November 25, 2008 18:52 IST
An Indian Navy delegation travelled to Moscow on a fact-finding mission following an accident onboard a Russian nuclear submarine that was to be leased to it, even as shipbuilders blamed the inherent flaws of central control panel of the vessel for the mishap. They also said "serious work" was required to make its fire-extinguishing system "foolproof".

"New modification of 'Molibden' central control panel is under trial on board the Nerpa submarine, for the Indian variant. This is a 'raw' system, which even before had malfunctioned," mechanical engineer of the Amur Shipyard Sergei Stolnikov told popular youth daily Komsomolskaya Pravda.
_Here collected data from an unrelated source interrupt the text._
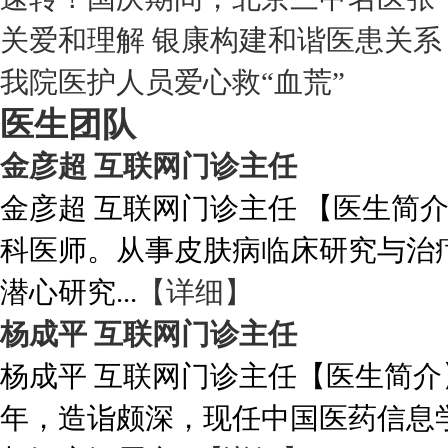
关爱和理解 银康构建和谐医患关系
我院医护人员爱心救“血荒”
医生团队
金彦超 互联网门诊主任
金彦超 互联网门诊主任 【医生简
科医师。从事皮肤病临床研究与治
潜心研究...
【详细】
杨成平 互联网门诊主任
杨成平 互联网门诊主任【医生简介
年，造诣颇深，现任中国医药信息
A high-level delegation led by Vice Chief of Naval Staff, Vice Admiral Raman Prem Suthan, is in Moscow on a fact-finding mission as the Akula-II class nuclear attack submarine was to be leased to the Indian Navy next summer.

Stolnikov, who was member of the pre-delivery trial team of the shipyard, 17 technical staff of which were among the casualties caused by the release of fire suppressing toxic Freon gas, believes that the control system was probably "raw", because its developer had died this summer and for three months the system was unattended.

"Just before the sea going trials it was believed to have been put in order: I think, on November 8
the fire safety system was triggered due to malfunctioning of Molibden," he added.

In an interview to Komsomolskaya Pravda, Gennady Bagin, Director of Vostok plant, a unit of Amur Shipyard, said "Molibden-I" (Indian variant), which is a centralised control system of the entire vessel, requires serious improvement, specially its fire-control system and sensors need to be made "foolproof".

A sailor of the crew has been charged with "tampering" the temperature gauge of the fire-control system in the sleeping compartment of the submarine, resulting in the deaths of 20 people and injuries to 21 in the Russian Navy's worst accident since August 2000, when 118 submariners on board the Kursk had died.

"The sensor panels of fire-safety system are not even covered with traditional protective glass, which has to be broken before activating it. Besides this the Central Command post can not see anyone manipulating the sensor panels in the compartments. This is a designer's flaw and needs to be rectified," the shipyard official said.